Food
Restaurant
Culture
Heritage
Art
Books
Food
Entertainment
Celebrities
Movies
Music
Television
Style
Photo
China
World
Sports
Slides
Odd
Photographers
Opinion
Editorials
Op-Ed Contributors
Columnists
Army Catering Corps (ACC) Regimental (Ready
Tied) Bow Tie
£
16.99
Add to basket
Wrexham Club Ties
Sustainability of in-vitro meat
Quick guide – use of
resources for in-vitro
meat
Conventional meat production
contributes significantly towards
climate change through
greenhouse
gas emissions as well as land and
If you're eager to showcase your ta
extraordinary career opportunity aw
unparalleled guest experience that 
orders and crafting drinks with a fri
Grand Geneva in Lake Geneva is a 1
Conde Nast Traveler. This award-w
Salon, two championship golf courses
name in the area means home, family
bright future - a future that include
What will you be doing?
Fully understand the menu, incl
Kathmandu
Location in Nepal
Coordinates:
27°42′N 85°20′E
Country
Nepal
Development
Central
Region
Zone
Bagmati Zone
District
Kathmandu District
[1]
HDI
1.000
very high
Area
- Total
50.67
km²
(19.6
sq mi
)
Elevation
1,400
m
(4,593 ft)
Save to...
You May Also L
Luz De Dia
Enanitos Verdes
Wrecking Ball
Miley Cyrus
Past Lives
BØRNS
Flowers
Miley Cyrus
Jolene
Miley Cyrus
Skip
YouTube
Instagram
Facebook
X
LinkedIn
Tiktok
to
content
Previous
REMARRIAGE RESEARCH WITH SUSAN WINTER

================

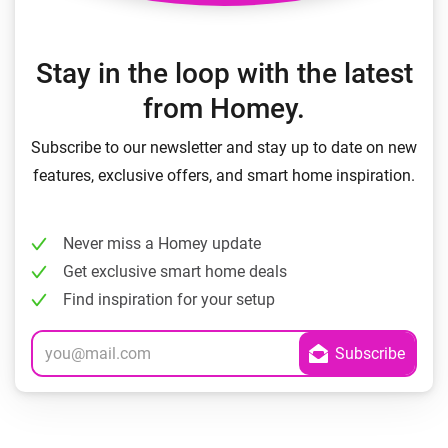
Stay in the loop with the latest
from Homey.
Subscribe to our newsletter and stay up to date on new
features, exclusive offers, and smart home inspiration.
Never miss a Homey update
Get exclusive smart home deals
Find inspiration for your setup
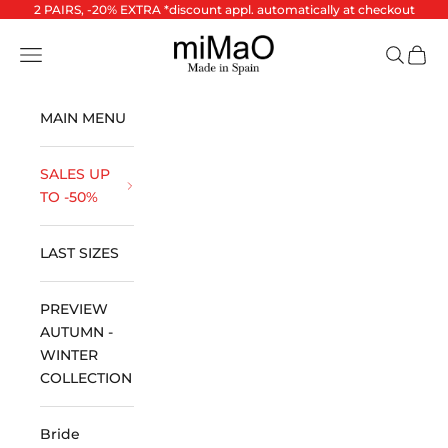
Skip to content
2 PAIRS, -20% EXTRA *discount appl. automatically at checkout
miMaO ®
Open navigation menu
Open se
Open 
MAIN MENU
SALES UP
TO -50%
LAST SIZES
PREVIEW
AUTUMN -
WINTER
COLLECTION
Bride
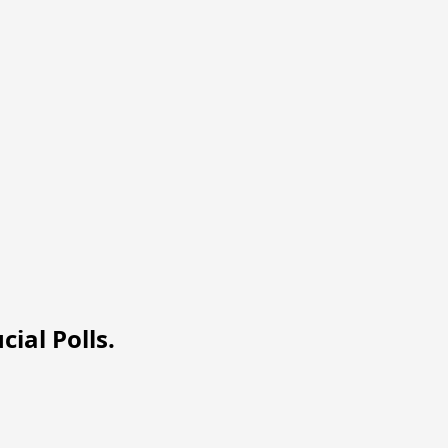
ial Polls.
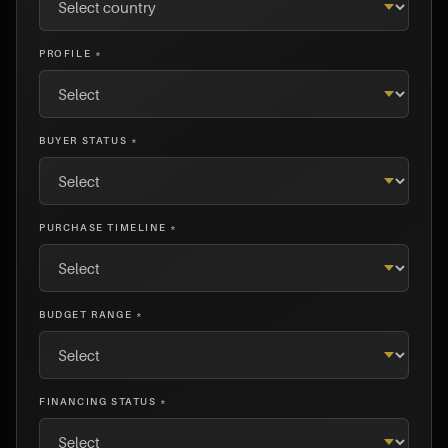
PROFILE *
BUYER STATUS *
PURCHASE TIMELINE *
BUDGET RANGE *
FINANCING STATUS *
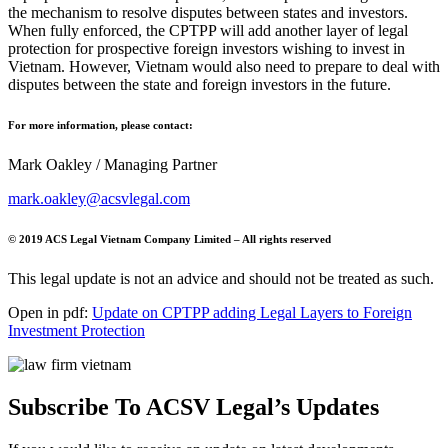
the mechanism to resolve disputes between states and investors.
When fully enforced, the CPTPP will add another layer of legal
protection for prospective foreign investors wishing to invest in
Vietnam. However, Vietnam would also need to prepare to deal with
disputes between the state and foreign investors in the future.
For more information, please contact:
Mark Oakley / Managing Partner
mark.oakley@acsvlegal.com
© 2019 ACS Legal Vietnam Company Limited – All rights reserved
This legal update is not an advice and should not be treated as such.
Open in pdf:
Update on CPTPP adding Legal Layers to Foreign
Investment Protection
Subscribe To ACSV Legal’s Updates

================

Which lines in the records contain the word "between"? Copy each one.

the mechanism to resolve disputes between states and investors.
disputes between the state and foreign investors in the future.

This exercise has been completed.